Si bien es verdad, y en eso tampoco peco de necio, que en cada resquicio humano se escribe una historia en potencia de manifestar algún ápice de dolor. Nuestra misteriosa y numinosa genética porta dolor desde el minuto uno en el que respiramos. Pues vivir solo es posible si no estás muerto, si desapareces aunque haya un cuerpo que posea tu recuerdo; es por ello un útil recordatorio. Pero no he conocido una forma de desatarse de la condena humana que sofisticando sus propias armas, aliándose con el enemigo, dando paso a la tara de la maquinaria, el defecto que en efecto nos permite amar y pasar de querer ser alguien a simplemente ser para sí.

¿ Es amar la libertad ? No, pero es la manera más humana que he conocido de ser libre. Y sí, puede doler, pero siempre que ello guste. Pero nunca ha de ser refugio del sufrimiento; al contrario, sea la llave que nos desata para unirnos libremente unos a otros. Amar es liberar al dolor del sufrimiento. Nunca podría ser el rincón donde el pudor o el temor me repudie o la tristeza me invada. Nunca para mí. Yo solo soy esclavo de mi derecho a amar. Algunos lo llaman prisión, y yo lo llamo hogar.

17 de enero de 2016

Falso teatro

Parece que el tiempo se escribe de un cuento de pesadillas y alguna que otra trastada, de esas que nos sitúan de nuevo en una paradigmática ambigüedad, dejándonos a la deriva en un limbo de prohibición y libertad. Es aquí donde sin duda residen las aventuras más épicas, aquellas que, trasgrediendo las normas de lo material y lo reconocidamente real, supuran algo más que todo lo demás. El momento en el que las cadenas son tan sólo eslabones de un férreo metal. 

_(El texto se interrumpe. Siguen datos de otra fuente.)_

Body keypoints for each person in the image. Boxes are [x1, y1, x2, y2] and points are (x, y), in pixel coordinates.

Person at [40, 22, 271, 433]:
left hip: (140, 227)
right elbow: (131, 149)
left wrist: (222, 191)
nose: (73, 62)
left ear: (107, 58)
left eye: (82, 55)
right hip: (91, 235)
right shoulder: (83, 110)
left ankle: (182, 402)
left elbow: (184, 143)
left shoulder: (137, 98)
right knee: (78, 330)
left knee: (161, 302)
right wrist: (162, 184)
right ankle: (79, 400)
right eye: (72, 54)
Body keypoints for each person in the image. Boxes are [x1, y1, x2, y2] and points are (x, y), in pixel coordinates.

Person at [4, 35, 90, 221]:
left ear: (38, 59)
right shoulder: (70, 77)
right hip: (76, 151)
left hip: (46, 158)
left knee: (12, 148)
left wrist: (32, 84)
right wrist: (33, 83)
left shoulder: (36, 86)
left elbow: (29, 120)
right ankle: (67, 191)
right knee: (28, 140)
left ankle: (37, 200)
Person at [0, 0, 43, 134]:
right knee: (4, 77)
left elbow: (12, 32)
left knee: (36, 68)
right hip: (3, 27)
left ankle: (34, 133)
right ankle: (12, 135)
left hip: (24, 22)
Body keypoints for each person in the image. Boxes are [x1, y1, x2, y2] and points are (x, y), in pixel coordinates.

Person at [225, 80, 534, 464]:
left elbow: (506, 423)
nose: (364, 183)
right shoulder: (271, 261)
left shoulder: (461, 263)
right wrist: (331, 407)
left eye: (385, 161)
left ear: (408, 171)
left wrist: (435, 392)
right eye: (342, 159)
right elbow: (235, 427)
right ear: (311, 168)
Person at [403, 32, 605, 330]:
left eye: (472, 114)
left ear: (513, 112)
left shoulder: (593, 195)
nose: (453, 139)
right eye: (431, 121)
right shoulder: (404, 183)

Aquí nace la libertad con un sentido, el de derrocar nuestras propias limitaciones evadiéndonos de todo recuerdo, de toda sociedad, para dirigirnos nuevamente a nosotros mismos, sintíendonos desangrar hasta que aceptamos que los sueños no construyen realidad, no al menos como tal. Es todo más inocuo. Se trata de superar la barrera del que lo sueña por el que lo vive, de no perdernos entre los monstruos de nuestra cordura.

Significa una lucha por el sentido para sentirlo. ¿ No son acaso nuestras locas manías de querer lo que nos mantiene por un momento como héroes de nuestra propia vida ? Libres o liberados, queridos o querientes, algo mucho más que seres vivientes sin alma y siempre dependientes de los latidos de algún corazón. No podemos ser nada más que algo mejor. Es por eso que la felicidad no conoce límites, al contrario que lo que llaman realidad. Es por eso por lo que sentir nos hace olvidar que existimos para recordarnos cómo somos. Pero tal vez, y sólo tal vez, sentir deje de ser nuestra prioridad para ser la medida que da valor a todo lo existente.